The Macquarie Dictionary defines compensation as:
1. the act of compensating.
2. Something given or received as an equivalent for services, debt, loss, suffering, etc.; indemnity.
The Macquarie Dictionary defines damages to be:
2. (plural) Law the estimated money equivalent for detriment or injury sustained.
You contend that the debt collection cost you incur and which you then charge the relevant customer is not consideration for a supply made by you to that customer. Rather, when the customer makes the payment to you of the amount attributed as a debt collection cost, that payment has the character of 'compensation' or 'damages'. It is quite explicitly to recover the costs you had incurred when you engaged a debt collector to recover what a customer owes you because of the customer's failure to settle your account when it became due. Accordingly, no GST should apply.
In this case there is clearly a payment (the debt collection cost) that flows from a customer to you. Therefore what needs to be considered is whether the payment has a relevant nexus to any supply made by you.
Goods and Services Tax Ruling GSTR 2006/9, Goods and services tax: supplies (GSTR 2006/9), provides guidance on the meaning of 'supply' in the GST Act. Paragraph 22 of GSTR 2006/9 sets out a number of propositions that are important to characterising supplies. Of relevance to this case are the following two propositions:
· Proposition 5: to 'make a supply' an entity must do something;
· Proposition 6: 'supply' usually requires something to be passed from one entity to another.

..........

### Requirement a
Edit the rows from the line containing "scientific name: Fulica americana" down to the line containing "scientific name: Hesperocallis undulata" so that "common name" becomes "vernacular name" and everything else stays the same. Return only those lines.

### Input records

..........

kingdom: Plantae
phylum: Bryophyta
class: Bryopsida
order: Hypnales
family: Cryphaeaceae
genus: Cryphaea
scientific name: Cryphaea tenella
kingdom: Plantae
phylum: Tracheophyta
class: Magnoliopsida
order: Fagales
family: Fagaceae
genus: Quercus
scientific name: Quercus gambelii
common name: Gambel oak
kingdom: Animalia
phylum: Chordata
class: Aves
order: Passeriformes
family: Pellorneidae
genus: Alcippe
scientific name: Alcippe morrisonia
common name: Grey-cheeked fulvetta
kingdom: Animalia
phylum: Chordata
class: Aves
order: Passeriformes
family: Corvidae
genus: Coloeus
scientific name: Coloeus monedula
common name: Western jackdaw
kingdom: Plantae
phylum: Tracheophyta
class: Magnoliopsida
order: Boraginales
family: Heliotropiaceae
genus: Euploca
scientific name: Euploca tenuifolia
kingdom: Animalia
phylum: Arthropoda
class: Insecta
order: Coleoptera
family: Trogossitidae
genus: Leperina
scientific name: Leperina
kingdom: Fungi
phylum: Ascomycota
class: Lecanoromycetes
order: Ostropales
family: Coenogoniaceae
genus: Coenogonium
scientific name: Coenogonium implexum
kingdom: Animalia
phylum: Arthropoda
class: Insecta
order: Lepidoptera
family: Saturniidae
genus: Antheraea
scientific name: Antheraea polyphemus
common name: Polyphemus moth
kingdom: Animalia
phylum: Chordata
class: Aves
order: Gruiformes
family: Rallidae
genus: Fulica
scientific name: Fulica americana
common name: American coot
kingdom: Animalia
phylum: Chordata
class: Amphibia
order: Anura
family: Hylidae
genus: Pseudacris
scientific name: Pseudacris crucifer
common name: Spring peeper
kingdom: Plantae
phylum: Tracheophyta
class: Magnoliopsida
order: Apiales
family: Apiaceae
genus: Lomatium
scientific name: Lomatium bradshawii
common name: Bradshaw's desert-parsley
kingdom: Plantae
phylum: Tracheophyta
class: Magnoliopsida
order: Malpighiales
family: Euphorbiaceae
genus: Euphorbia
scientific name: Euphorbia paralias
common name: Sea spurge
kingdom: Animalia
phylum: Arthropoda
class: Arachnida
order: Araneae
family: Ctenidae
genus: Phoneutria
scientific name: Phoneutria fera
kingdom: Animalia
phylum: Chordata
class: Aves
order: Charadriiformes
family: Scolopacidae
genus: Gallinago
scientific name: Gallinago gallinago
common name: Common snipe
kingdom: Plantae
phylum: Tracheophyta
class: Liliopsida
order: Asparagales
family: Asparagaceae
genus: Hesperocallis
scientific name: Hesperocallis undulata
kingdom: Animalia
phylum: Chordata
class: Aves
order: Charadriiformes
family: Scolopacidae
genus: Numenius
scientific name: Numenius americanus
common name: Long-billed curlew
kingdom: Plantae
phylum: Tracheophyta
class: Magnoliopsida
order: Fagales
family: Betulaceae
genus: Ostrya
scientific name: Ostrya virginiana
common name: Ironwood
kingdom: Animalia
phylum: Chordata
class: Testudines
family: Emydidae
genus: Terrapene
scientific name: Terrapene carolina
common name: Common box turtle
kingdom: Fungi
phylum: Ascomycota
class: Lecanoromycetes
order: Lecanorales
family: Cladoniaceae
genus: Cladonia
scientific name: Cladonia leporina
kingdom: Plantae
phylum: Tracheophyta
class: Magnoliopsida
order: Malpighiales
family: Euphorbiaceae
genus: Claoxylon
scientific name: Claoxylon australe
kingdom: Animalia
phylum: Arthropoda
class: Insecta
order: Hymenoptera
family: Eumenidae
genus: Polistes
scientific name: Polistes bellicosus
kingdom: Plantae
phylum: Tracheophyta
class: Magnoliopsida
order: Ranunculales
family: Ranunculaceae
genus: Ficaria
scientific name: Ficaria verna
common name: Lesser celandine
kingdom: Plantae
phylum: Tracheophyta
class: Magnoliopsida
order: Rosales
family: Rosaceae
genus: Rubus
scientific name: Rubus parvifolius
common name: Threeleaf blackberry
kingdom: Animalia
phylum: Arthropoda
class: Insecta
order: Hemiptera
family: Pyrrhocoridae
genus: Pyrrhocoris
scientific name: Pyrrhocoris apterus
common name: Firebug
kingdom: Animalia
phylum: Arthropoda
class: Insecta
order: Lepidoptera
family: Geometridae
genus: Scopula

..........

### Requirement b
Echo the GST passage word for word, everything from "You contend that" down to "made by you.".

### Complete answer a
scientific name: Fulica americana
vernacular name: American coot
kingdom: Animalia
phylum: Chordata
class: Amphibia
order: Anura
family: Hylidae
genus: Pseudacris
scientific name: Pseudacris crucifer
vernacular name: Spring peeper
kingdom: Plantae
phylum: Tracheophyta
class: Magnoliopsida
order: Apiales
family: Apiaceae
genus: Lomatium
scientific name: Lomatium bradshawii
vernacular name: Bradshaw's desert-parsley
kingdom: Plantae
phylum: Tracheophyta
class: Magnoliopsida
order: Malpighiales
family: Euphorbiaceae
genus: Euphorbia
scientific name: Euphorbia paralias
vernacular name: Sea spurge
kingdom: Animalia
phylum: Arthropoda
class: Arachnida
order: Araneae
family: Ctenidae
genus: Phoneutria
scientific name: Phoneutria fera
kingdom: Animalia
phylum: Chordata
class: Aves
order: Charadriiformes
family: Scolopacidae
genus: Gallinago
scientific name: Gallinago gallinago
vernacular name: Common snipe
kingdom: Plantae
phylum: Tracheophyta
class: Liliopsida
order: Asparagales
family: Asparagaceae
genus: Hesperocallis
scientific name: Hesperocallis undulata

### Complete answer b
You contend that the debt collection cost you incur and which you then charge the relevant customer is not consideration for a supply made by you to that customer. Rather, when the customer makes the payment to you of the amount attributed as a debt collection cost, that payment has the character of 'compensation' or 'damages'. It is quite explicitly to recover the costs you had incurred when you engaged a debt collector to recover what a customer owes you because of the customer's failure to settle your account when it became due. Accordingly, no GST should apply.
In this case there is clearly a payment (the debt collection cost) that flows from a customer to you. Therefore what needs to be considered is whether the payment has a relevant nexus to any supply made by you.